__ENTRIES SUPPLIED__
%%
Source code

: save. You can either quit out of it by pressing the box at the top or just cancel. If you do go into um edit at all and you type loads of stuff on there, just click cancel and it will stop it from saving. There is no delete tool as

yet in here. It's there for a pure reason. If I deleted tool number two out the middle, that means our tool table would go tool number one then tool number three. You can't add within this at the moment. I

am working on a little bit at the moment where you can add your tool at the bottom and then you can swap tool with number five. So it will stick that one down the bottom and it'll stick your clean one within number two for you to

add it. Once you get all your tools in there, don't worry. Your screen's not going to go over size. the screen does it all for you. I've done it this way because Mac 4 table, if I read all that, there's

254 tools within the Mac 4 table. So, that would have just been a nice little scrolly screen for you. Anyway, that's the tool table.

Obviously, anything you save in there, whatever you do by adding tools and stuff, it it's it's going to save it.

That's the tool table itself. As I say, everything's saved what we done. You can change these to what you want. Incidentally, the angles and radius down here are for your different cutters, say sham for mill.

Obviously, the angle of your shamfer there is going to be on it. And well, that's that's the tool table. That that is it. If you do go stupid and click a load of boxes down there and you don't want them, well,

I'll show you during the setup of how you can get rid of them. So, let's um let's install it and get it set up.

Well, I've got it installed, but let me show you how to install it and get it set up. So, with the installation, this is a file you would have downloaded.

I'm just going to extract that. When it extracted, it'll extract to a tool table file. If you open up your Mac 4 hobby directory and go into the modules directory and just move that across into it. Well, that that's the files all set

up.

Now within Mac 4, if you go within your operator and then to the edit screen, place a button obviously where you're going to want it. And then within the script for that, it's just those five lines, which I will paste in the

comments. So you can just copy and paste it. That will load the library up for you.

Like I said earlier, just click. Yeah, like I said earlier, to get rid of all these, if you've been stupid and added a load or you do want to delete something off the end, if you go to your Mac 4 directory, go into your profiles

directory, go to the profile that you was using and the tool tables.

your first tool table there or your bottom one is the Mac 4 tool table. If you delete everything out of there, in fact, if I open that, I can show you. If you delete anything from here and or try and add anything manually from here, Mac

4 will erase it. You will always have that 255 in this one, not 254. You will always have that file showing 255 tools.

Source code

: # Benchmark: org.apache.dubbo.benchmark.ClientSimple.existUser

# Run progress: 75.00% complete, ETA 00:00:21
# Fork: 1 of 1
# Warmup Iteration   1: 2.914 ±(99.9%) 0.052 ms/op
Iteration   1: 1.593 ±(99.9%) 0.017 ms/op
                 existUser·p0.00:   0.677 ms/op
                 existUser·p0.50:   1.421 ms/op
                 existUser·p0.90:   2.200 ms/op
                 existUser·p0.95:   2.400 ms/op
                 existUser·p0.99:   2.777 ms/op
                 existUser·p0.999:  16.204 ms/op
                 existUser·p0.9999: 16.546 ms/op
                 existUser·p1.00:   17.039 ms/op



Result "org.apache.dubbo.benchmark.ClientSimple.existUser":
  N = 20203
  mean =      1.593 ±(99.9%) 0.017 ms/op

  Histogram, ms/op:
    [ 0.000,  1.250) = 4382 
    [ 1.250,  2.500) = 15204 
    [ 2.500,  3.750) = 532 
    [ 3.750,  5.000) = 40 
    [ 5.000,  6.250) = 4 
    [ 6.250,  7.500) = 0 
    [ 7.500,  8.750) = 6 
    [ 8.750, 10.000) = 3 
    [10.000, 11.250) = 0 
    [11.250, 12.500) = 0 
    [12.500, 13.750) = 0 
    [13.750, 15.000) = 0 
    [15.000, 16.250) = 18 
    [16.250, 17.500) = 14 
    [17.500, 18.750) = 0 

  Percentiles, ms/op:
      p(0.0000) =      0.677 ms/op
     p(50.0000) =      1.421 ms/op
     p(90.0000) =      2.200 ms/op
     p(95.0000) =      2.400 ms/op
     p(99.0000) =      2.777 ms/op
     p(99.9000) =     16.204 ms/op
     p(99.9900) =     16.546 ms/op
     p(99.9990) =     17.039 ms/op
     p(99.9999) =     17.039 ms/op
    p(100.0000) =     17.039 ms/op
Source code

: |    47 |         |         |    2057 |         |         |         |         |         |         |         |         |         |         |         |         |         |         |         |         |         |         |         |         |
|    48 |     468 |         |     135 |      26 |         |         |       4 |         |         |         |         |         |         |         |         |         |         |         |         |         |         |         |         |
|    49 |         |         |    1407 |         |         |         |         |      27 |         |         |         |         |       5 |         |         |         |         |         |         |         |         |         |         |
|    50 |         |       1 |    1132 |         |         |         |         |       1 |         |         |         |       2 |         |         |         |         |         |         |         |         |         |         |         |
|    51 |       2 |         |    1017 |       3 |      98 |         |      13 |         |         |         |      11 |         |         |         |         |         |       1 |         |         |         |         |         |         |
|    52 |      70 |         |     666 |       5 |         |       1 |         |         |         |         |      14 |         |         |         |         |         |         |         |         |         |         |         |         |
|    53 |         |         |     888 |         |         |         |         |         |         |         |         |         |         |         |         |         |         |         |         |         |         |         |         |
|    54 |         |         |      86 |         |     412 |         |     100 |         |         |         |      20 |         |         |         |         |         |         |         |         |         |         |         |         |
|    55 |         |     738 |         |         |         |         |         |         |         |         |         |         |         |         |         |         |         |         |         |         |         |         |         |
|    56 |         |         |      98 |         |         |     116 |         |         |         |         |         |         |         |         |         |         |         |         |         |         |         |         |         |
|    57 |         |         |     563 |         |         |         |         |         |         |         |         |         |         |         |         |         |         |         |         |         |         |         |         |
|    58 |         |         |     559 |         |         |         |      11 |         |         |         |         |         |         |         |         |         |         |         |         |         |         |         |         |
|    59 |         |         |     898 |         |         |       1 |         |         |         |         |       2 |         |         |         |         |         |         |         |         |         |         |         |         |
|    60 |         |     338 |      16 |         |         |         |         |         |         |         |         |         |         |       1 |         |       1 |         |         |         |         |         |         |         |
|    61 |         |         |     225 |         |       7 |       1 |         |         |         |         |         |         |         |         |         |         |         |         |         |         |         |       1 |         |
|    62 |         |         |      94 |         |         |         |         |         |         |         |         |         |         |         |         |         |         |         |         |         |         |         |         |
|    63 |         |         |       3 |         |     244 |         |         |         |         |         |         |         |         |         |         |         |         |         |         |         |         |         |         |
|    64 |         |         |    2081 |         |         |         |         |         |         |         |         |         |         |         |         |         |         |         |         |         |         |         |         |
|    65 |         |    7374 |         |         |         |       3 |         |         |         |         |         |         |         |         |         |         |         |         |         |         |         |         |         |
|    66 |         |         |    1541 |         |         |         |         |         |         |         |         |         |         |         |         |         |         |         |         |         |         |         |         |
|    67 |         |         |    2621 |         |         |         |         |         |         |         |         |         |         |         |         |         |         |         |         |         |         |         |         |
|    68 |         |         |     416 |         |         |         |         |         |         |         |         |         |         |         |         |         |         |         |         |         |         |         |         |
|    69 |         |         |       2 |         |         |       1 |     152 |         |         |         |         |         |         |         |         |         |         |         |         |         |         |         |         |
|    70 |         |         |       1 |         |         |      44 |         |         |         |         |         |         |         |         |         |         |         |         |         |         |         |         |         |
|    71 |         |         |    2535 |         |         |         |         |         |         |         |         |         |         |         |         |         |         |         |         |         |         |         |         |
%%
__WORK TO COMPLETE__
Please reproduce exactly the lines above, beginning with the first and ending with the line that contains "That's the tool table itself.", and include nothing outside that range.

__SOLUTION FOR THIS EXERCISE__
Source code

: save. You can either quit out of it by pressing the box at the top or just cancel. If you do go into um edit at all and you type loads of stuff on there, just click cancel and it will stop it from saving. There is no delete tool as

yet in here. It's there for a pure reason. If I deleted tool number two out the middle, that means our tool table would go tool number one then tool number three. You can't add within this at the moment. I

am working on a little bit at the moment where you can add your tool at the bottom and then you can swap tool with number five. So it will stick that one down the bottom and it'll stick your clean one within number two for you to

add it. Once you get all your tools in there, don't worry. Your screen's not going to go over size. the screen does it all for you. I've done it this way because Mac 4 table, if I read all that, there's

254 tools within the Mac 4 table. So, that would have just been a nice little scrolly screen for you. Anyway, that's the tool table.

Obviously, anything you save in there, whatever you do by adding tools and stuff, it it's it's going to save it.

That's the tool table itself. As I say, everything's saved what we done. You can change these to what you want. Incidentally, the angles and radius down here are for your different cutters, say sham for mill.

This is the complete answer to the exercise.